*Фрагмент для чтения*.
▶

Артист- картинки в подписи действительно лишние, тем более такие огромные; для этого есть аватар.Рон- чат в IRC - отличная идея.

----------


## NOSBX9701040

Картинки стоит убрать. Не у всех тут траффик резиновый(это я не про себя), к тому же они мешают воспринимать информацию. Так что, картинки маст дай.

----------


## Мертвый Поэт

> 4. следить за злоупотреблением средствами форума для форматирования текста;


 +1
Никогда не видел что бы так извращенно злоупотребляли этими инструметами

----------


## grey

> Картинки стоит убрать. Не у всех тут траффик резиновый(это я не про себя), к тому же они мешают воспринимать информацию. Так что, картинки маст дай.


 IE -> Настройки -> Параметры Интернета -> Дополнительно -> Отображать рисунки (снять галочку)

----------


## NOSBX9701040

Я сижу под Оперой и FF. И мне нисколько не хочется отрубать все картинки из-за того, что у кого-то в подписи висит какое-нибудь художество...

----------


## fucka rolla

ну картинки мне ваще не мешают....в связи с экономией трафика отключаю их в свойствах обозревателя....=)
мне вот тока не нравится, что на форуме нет окошка *быстрого ответа*....
так и удобней и кликать несколько раз не нада, если ответить хочеш.....
грей, можеш занятся *быстрым ответом*? этож не долго.....
а на счет фона дак по-моему зря это затеяли....и так хорошо все.
у креша та хоть фон и *готичен*, но сам форум-ни ахти......посетители по большей части- флудьё да и невтемные.......зашли поприкалываться.
 вот на счет фона та дак лучше б так все и оставалось....

----------


## grey

тестируйте

----------


## fucka rolla

отлично!!!!!! 
5 баллов грей!
правда спасибо, что не оставил просьбу без внимания......

----------


## fucka rolla

особенно порадовало нововедение про цитирование у аватары что находится.... терь хать не нада кавырятся и удалять не нужное из поста цитируемого....или в ручную писать....

----------

◀

*Данные*.

▶

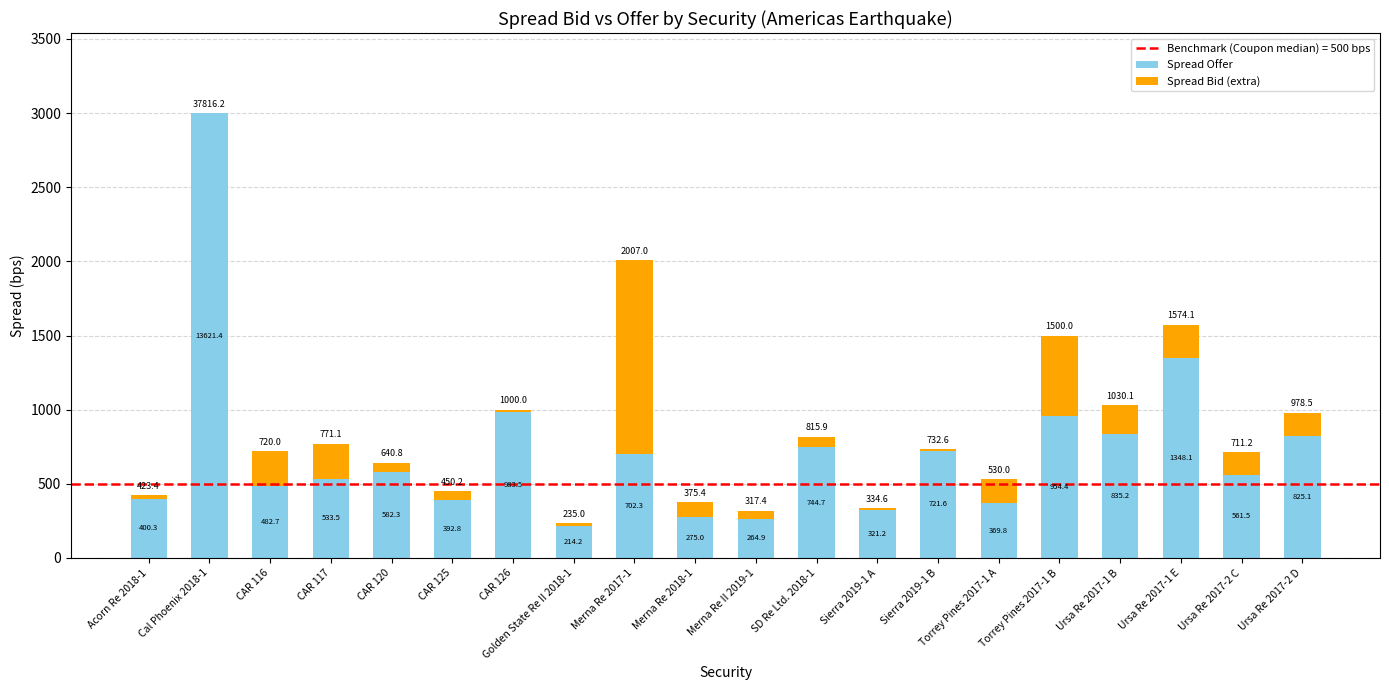

What is the total value across all series at Ursa Re 2017-2 C?

711.2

◀

*Задание A*. Какие браузеры называет во фрагменте участник NOSBX9701040, когда пишет, что не хочет отключать все картинки?
*Задание B*. Перепишите часть фрагмента, начиная со слов «Я сижу под Оперой» и заканчивая словами «если ответить хочеш.....», подставив «изображения» вместо «картинки».
Материал для работы не понадобится.

*Ответ A*. Оперу и FF.

*Ответ B*.
Я сижу под Оперой и FF. И мне нисколько не хочется отрубать все изображения из-за того, что у кого-то в подписи висит какое-нибудь художество...

----------


## fucka rolla

ну изображения мне ваще не мешают....в связи с экономией трафика отключаю их в свойствах обозревателя....=)
мне вот тока не нравится, что на форуме нет окошка *быстрого ответа*....
так и удобней и кликать несколько раз не нада, если ответить хочеш.....